Faktor eksternal seperti suhu udara dan tingkat kelembapan pada saat jadwal pengecoran akan sangat memengaruhi hidrasi campuran beton dan takaran kebutuhan air. Sebagai contoh, jika pengecoran dilakukan pada cuaca yang sangat panas dengan kelembapan rendah, air dalam campuran beton akan lebih cepat menguap. Anda mungkin memerlukan penyesuaian aditif atau perhitungan air yang lebih presisi agar workability (kemudahan pengerjaan) beton tetap terjaga.

Para insinyur selalu menjadikan faktor cuaca sebagai pertimbangan utama saat menyusun jadwal penuangan beton siap pakai (ready mix). Hal ini penting karena suhu langsung memengaruhi waktu pengikatan awal (setting time), laju pengerasan, dan daya tahan jangka panjang beton tersebut.

Jenis semen

Berbagai varian semen komersial memiliki karakteristik dan kebutuhan rasio air yang berbeda-beda. Beberapa jenis semen Portland mungkin menuntut hidrasi air yang lebih tinggi. Spesifikasi jenis semen dipilih berdasarkan target mutu kuat tekan dan tantangan lingkungan tempat beton itu dicor. Pemilihan tipe semen akan berdampak langsung pada kecepatan pengerasan beton, daya tahan, volume kebutuhan bahan baku, efisiensi waktu pekerja, hingga anggaran proyek.

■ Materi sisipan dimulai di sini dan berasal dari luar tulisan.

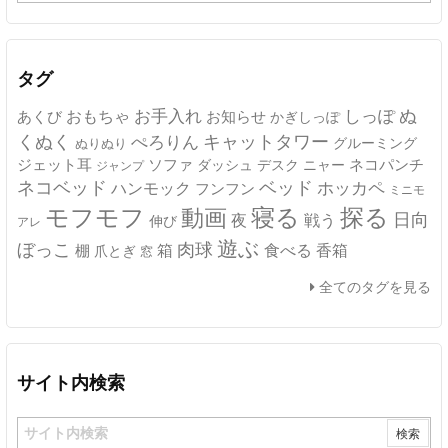
ー
カ
イ
ブ
タグ
ぬ
おもちゃ
お手入れ
しっぽ
あくび
お知らせ
かぎしっぽ
キャットタワー
くぬく
ぺろりん
グルーミング
ぬりぬり
ジェット耳
ソファ
ネコパンチ
デスク
ニャー
ダッシュ
ジャンプ
ネコベッド
ベッド
ホッカペ
ハンモック
フンフン
ミニモ
モフモフ
寝る
探る
動画
日向
夜
戦う
伸び
アレ
遊ぶ
ぼっこ
肉球
箱
食べる
香箱
棚
爪とぎ
窓
全てのタグを見る
サイト内検索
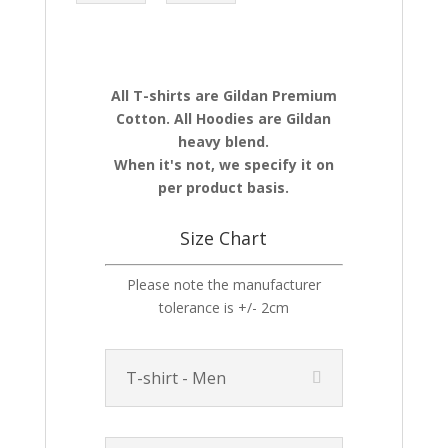
All T-shirts are Gildan Premium
Cotton. All Hoodies are Gildan
heavy blend.
When it's not, we specify it on
per product basis.
Size Chart
Please note the manufacturer
tolerance is +/- 2cm
T-shirt - Men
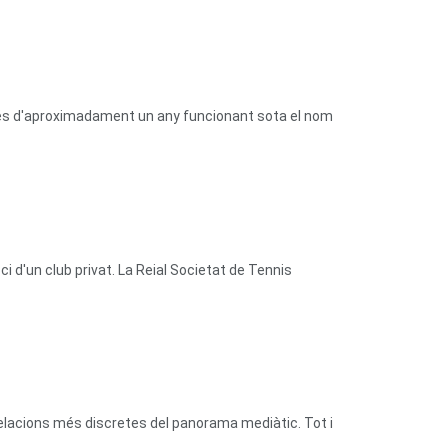
prés d'aproximadament un any funcionant sota el nom
 d'un club privat. La Reial Societat de Tennis
relacions més discretes del panorama mediàtic. Tot i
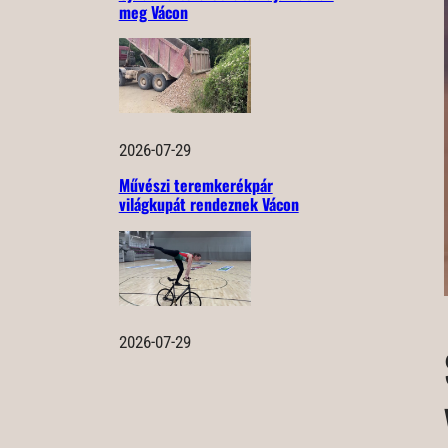
meg Vácon
2026-07-29
Művészi teremkerékpár
világkupát rendeznek Vácon
2026-07-29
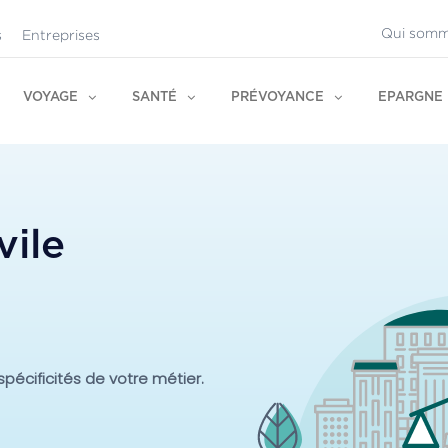
Qui somm
s
Entreprises
VOYAGE
SANTÉ
PRÉVOYANCE
EPARGNE
vile
spécificités de votre métier.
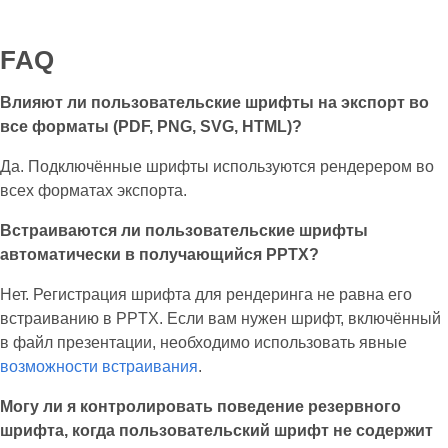
FAQ
Влияют ли пользовательские шрифты на экспорт во
все форматы (PDF, PNG, SVG, HTML)?
Да. Подключённые шрифты используются рендерером во
всех форматах экспорта.
Встраиваются ли пользовательские шрифты
автоматически в получающийся PPTX?
Нет. Регистрация шрифта для рендеринга не равна его
встраиванию в PPTX. Если вам нужен шрифт, включённый
в файл презентации, необходимо использовать явные
возможности встраивания
.
Могу ли я контролировать поведение резервного
шрифта, когда пользовательский шрифт не содержит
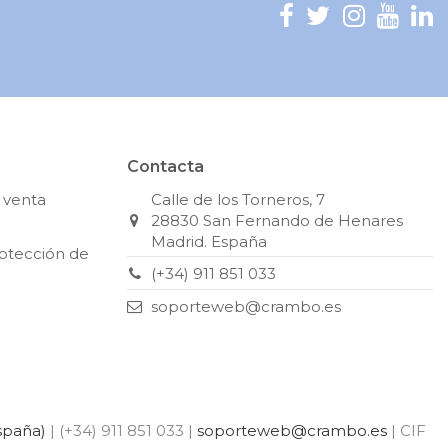
Contacta
 venta
Calle de los Torneros, 7
28830 San Fernando de Henares
Madrid. España
rotección de
(+34) 911 851 033
soporteweb@crambo.es
spaña)
| (+34) 911 851 033 |
soporteweb@crambo.es
| CIF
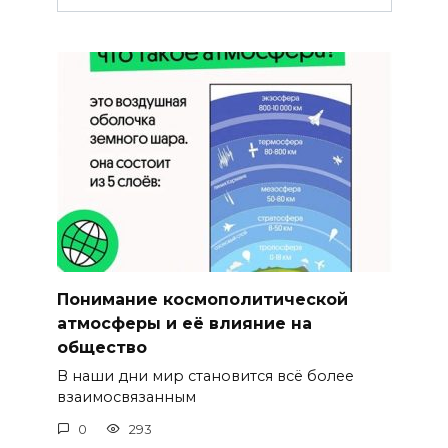
Понимание космополитической
атмосферы и её влияние на
общество
В наши дни мир становится всё более
взаимосвязанным
0
293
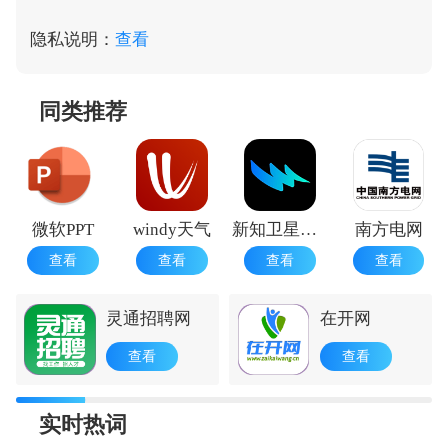
隐私说明：
查看
同类推荐
微软PPT
windy天气
新知卫星云图
南方电网
查看
查看
查看
查看
灵通招聘网
在开网
查看
查看
实时热词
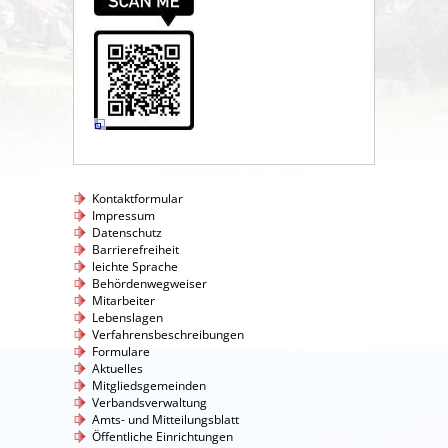
Kontaktformular
Impressum
Datenschutz
Barrierefreiheit
leichte Sprache
Behördenwegweiser
Mitarbeiter
Lebenslagen
Verfahrensbeschreibungen
Formulare
Aktuelles
Mitgliedsgemeinden
Verbandsverwaltung
Amts- und Mitteilungsblatt
Öffentliche Einrichtungen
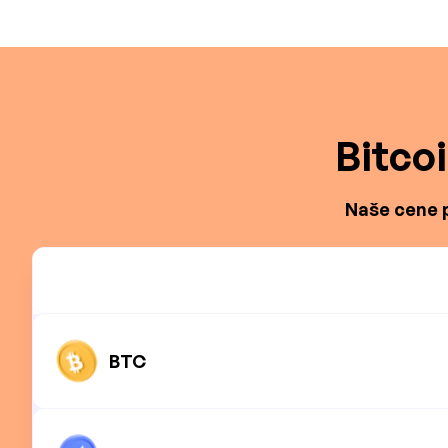
Bitco
Naše cene p
BTC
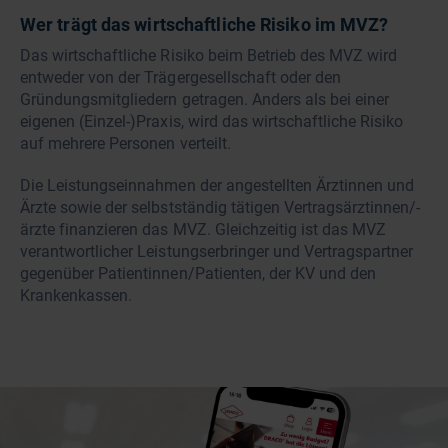
Wer trägt das wirtschaftliche Risiko im MVZ?
Das wirtschaftliche Risiko beim Betrieb des MVZ wird
entweder von der Trägergesellschaft oder den
Gründungsmitgliedern getragen. Anders als bei einer
eigenen (Einzel-)Praxis, wird das wirtschaftliche Risiko
auf mehrere Personen verteilt.
Die Leistungseinnahmen der angestellten Ärztinnen und
Ärzte sowie der selbstständig tätigen Vertragsärztinnen/-
ärzte finanzieren das MVZ. Gleichzeitig ist das MVZ
verantwortlicher Leistungserbringer und Vertragspartner
gegenüber Patientinnen/Patienten, der KV und den
Krankenkassen.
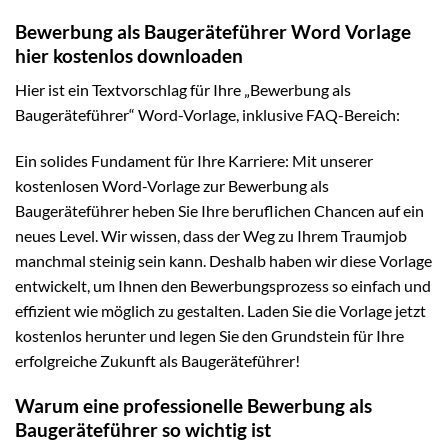
Bewerbung als Baugeräteführer Word Vorlage
hier kostenlos downloaden
Hier ist ein Textvorschlag für Ihre „Bewerbung als
Baugeräteführer“ Word-Vorlage, inklusive FAQ-Bereich:
Ein solides Fundament für Ihre Karriere: Mit unserer
kostenlosen Word-Vorlage zur Bewerbung als
Baugeräteführer heben Sie Ihre beruflichen Chancen auf ein
neues Level. Wir wissen, dass der Weg zu Ihrem Traumjob
manchmal steinig sein kann. Deshalb haben wir diese Vorlage
entwickelt, um Ihnen den Bewerbungsprozess so einfach und
effizient wie möglich zu gestalten. Laden Sie die Vorlage jetzt
kostenlos herunter und legen Sie den Grundstein für Ihre
erfolgreiche Zukunft als Baugeräteführer!
Warum eine professionelle Bewerbung als
Baugeräteführer so wichtig ist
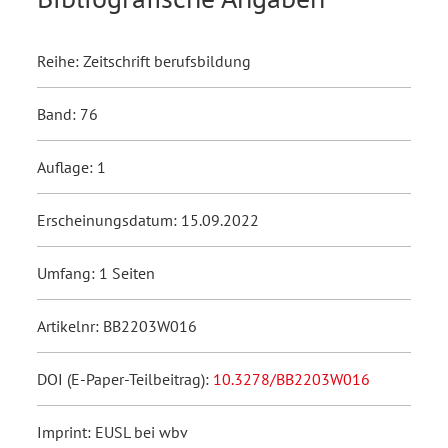
Reihe: Zeitschrift berufsbildung
Band: 76
Auflage: 1
Erscheinungsdatum: 15.09.2022
Umfang: 1 Seiten
Artikelnr: BB2203W016
DOI (E-Paper-Teilbeitrag):
10.3278/BB2203W016
Imprint: EUSL bei wbv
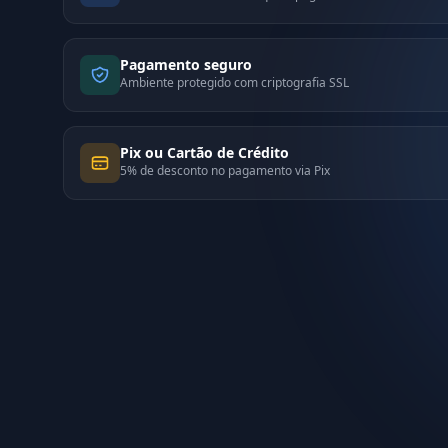
Pagamento seguro
Ambiente protegido com criptografia SSL
Pix ou Cartão de Crédito
5% de desconto no pagamento via Pix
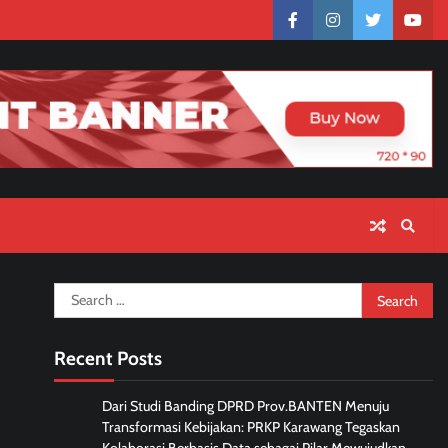
facebook
instagram
twitter
yout
Search
for:
Recent Posts
Dari Studi Banding DPRD Prov.BANTEN Menuju
Transformasi Kebijakan: PRKP Karawang Tegaskan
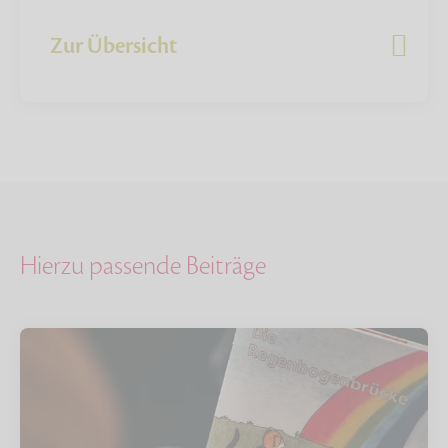
Zur Übersicht
Hierzu passende Beiträge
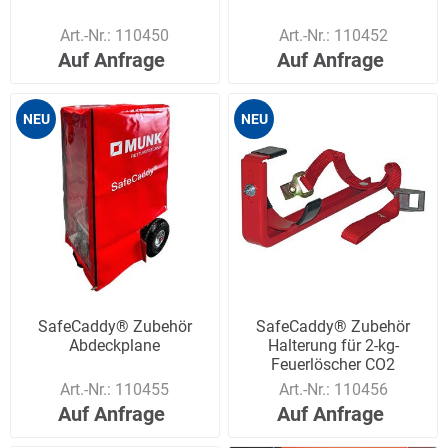
Art.-Nr.:
110450
Art.-Nr.:
110452
Auf Anfrage
Auf Anfrage
NEU
NEU
SafeCaddy® Zubehör
SafeCaddy® Zubehör
Abdeckplane
Halterung für 2-kg-
Feuerlöscher CO2
Art.-Nr.:
110455
Art.-Nr.:
110456
Auf Anfrage
Auf Anfrage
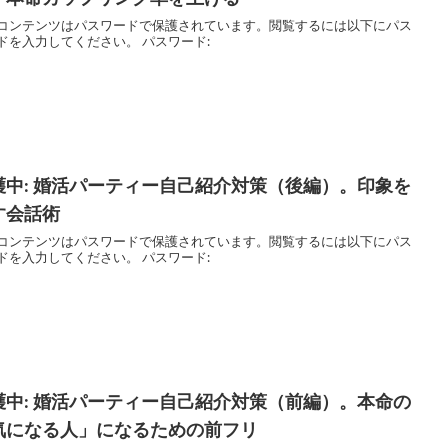
コンテンツはパスワードで保護されています。閲覧するには以下にパス
ドを入力してください。 パスワード:
護中: 婚活パーティー自己紹介対策（後編）。印象を
す会話術
コンテンツはパスワードで保護されています。閲覧するには以下にパス
ドを入力してください。 パスワード:
護中: 婚活パーティー自己紹介対策（前編）。本命の
気になる人」になるための前フリ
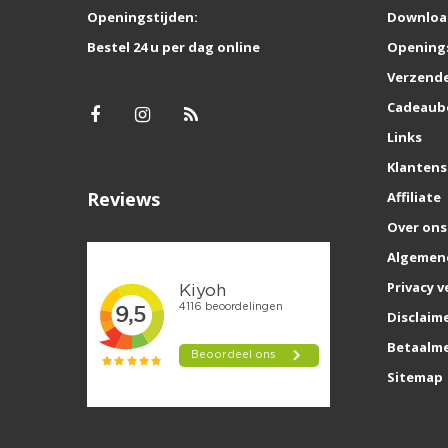
Openingstijden:
Downloa
Bestel 24 u per dag online
Opening
Verzende
Cadeaub
Links
Klantens
Reviews
Affiliate
Over ons
Algemen
Privacy v
Disclaim
Betaalm
Sitemap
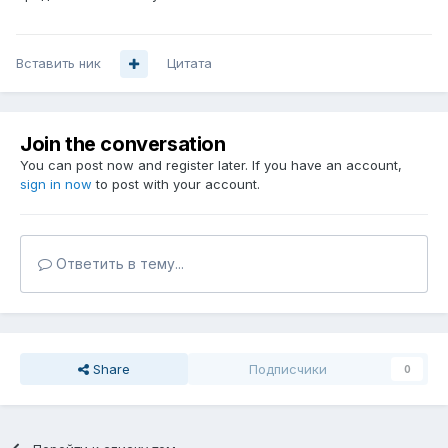
Вставить ник
Цитата
Join the conversation
You can post now and register later. If you have an account,
sign in now
to post with your account.
Ответить в тему...
Share
Подписчики
0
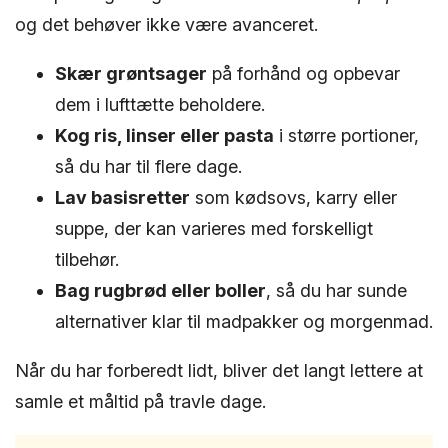
og det behøver ikke være avanceret.
Skær grøntsager
på forhånd og opbevar
dem i lufttætte beholdere.
Kog ris, linser eller pasta
i større portioner,
så du har til flere dage.
Lav basisretter
som kødsovs, karry eller
suppe, der kan varieres med forskelligt
tilbehør.
Bag rugbrød eller boller
, så du har sunde
alternativer klar til madpakker og morgenmad.
Når du har forberedt lidt, bliver det langt lettere at
samle et måltid på travle dage.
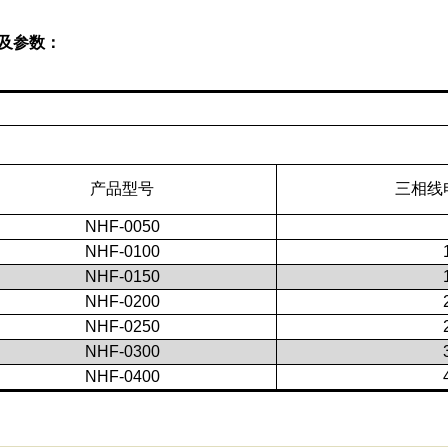
及参数：
产品型号
三相线
NHF-0050
NHF-0100
NHF-0150
NHF-0200
NHF-0250
NHF-0300
NHF-0400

Untuk aplikasi di kondisi ekstrem, sering kali digunakan semen khusus—seperti semen tahan sulfat, semen alumina tinggi (high alumina), semen rendah panas (low heat), semen cepat keras (rapid hardening), hingga semen penahan udara (air-entraining). Oleh karena itu, memastikan tipe semen yang relevan dengan spesifikasi tujuan proyek adalah sebuah keharusan.

Saat Anda mengkalkulasi kebutuhan material untuk suatu konstruksi, pastikan seluruh variabel di atas telah dipertimbangkan dengan matang. Perencanaan yang komprehensif akan menjamin proyek Anda selesai tepat waktu, tetap berada dalam batas anggaran, dan sepenuhnya mematuhi standar keamanan struktural.

Kesimpulan

Kalkulator beton merupakan alat esensial bagi siapa saja yang berkecimpung dalam dunia konstruksi, baik untuk proyek komersial skala besar maupun proyek renovasi mandiri (DIY). Kalkulator pintar ini memberikan kemudahan untuk menghitung estimasi volume beton dari beragam variasi bentuk struktur secara instan. Dengan memahami prinsip kerja alat ini dan konsisten pada satuan pengukuran yang digunakan, Anda dapat memastikan setiap perencanaan material Anda selalu presisi.

Memanfaatkan kalkulator beton online ini tidak hanya menyelamatkan Anda dari kerumitan hitung-hitungan rumus manual, tetapi juga mencegah risiko kerugian finansial akibat salah estimasi. Hadirnya kalkulator konstruksi yang fungsional ini membuat tahapan perencanaan hingga eksekusi proyek pengecoran Anda menjadi jauh lebih efisien, hemat biaya, dan profesional.